**Exercise passage**.
The joint show of the two somewhat-cornerstones of thrash metal, Kreator and Sepultura, came to The Circus in Helsinki on February 10th, 2017; the event was originally meant to take place in Jäähalli’s Black Box, but soon after the ticket sale began, the event was relocated. Considering that the event originally allowed minors, the practical arrangements were a bit of a question mark beforehand – the venue has quite a few narrow corridors, and one could anticipate, if not completely, at least an almost sold-out event.
If Kreator and Sepultura can both be regarded as heavyweight considering the years they’ve been active, the warm-up acts were no newcomers either – both Soilwork and Aborted have long and successful careers. I absolutely wanted to catch all our bands, since I’ve been a fan of Soilwork for at least 10 years, and Aborted managed to wholeheartedly convince me with their Nosturi show last year.
As I arrived to the doors of Circus about 10 minutes before the opening of the doors, quite a few fellow show-goers had clearly had the same plan, as the queue was tens of meters long already. The doors were opened almost 10 minutes late for some reason, but fortunately the coatroom personnel worked delightfully quickly to get people in, and I found myself in the bar before I even noticed.
Considering the presence of minors, the situation was handled sensibly – one managed to walk into a separately fenced-off area right in front of the stage through The Circus’ second room, as the main show room and the second floor balcony was reserved for beer chuggers. In addition to Kreator’s props and gear, the stage was already loaded with two drum kits. At about 19:05, Aborted started off with “Divine Impediment” off their latest Retrogore album, took a hold of the situation pretty fast, and didn’t let the intensity drop for a second during their 30 minute set. For the longest time, the mix was great from the start, and the band’s light technician was clearly at his best – the band even had two of Kreator’s four smoke cannons at their disposal.
Aborted’s vocalist, Svencho de Caluwé, can easily claim a spot in the top ten of the most tongue-in-cheek frontmen of the metal scene – when puffing up the audience, why use the worn-out “I can’t fucking hear you” when you can elaborate with “you sound like the equivalent of a dead hooker”? I cannot understand why Aborted hasn’t managed to break into death metal’s first class – the band’s visual concept doesn’t deviate at all from bands like Carcass for example, and there’s a plethora of bands that have to fill a whole album with the amount of content Aborted uses in only a few songs. Fortunately, the band seems to have a bunch of followers in Finland, since there were a lot of Aborted shirts to be seen in the audience. A strong start for the evening!

**Supplied data**.

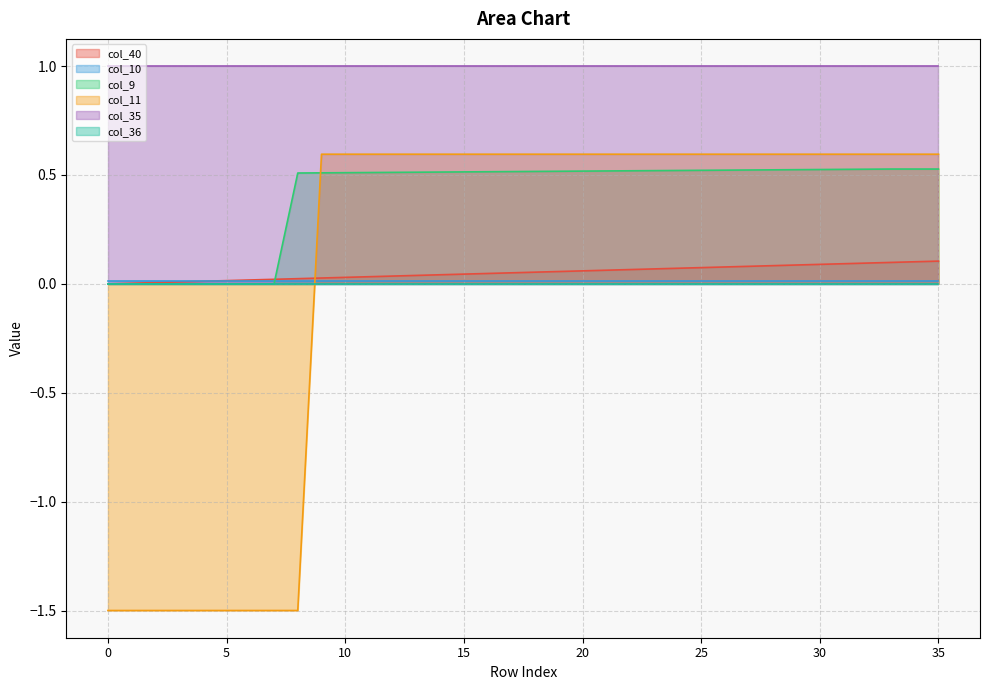

Which series has the widest spread of values?

col_11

**Exercise tasks**.
A - Echo the passage of the concert review that opens with the words containing "As I arrived" and closes with "I even noticed.".
B - Continue the review of the Kreator and Sepultura show in Helsinki from where it stops.

**Results of the exercise**.
A -
As I arrived to the doors of Circus about 10 minutes before the opening of the doors, quite a few fellow show-goers had clearly had the same plan, as the queue was tens of meters long already. The doors were opened almost 10 minutes late for some reason, but fortunately the coatroom personnel worked delightfully quickly to get people in, and I found myself in the bar before I even noticed.

B -
One could say that Soilwork had returned to their home field, since the band has stated numerous times that Helsinki is one of their favorite spots to play in the whole world, and their last show in The Circus was even released as a live DVD. I’ve managed to catch Soilwork live only once since their latest record, The Ride Majestic (2015), so I had high hopes for their show. The set was indeed kicked off with the album’s title track, but unfortunately this was one of those times when anyone would have noticed the sound technician’s pivotal position in terms of a successful live experience, as the band sounded pretty much horrible for the whole 45 minutes. Björn Strid clearly had to yell his lungs out to rise above the ripping guitar wall, the bass drums were really distorted when they played “Nerve” – which apparently didn’t go unnoticed by the sound tech, but he overreacted by dropping the levels so much that you could only hear the cymbals and snare on “Rise Above the Sentiment.” In a clear counterattack to the other three bands, Soilwork had chosen a bunch of songs from the heavier side of their catalogue, which in turn amplified the bumming effect of the bad mix.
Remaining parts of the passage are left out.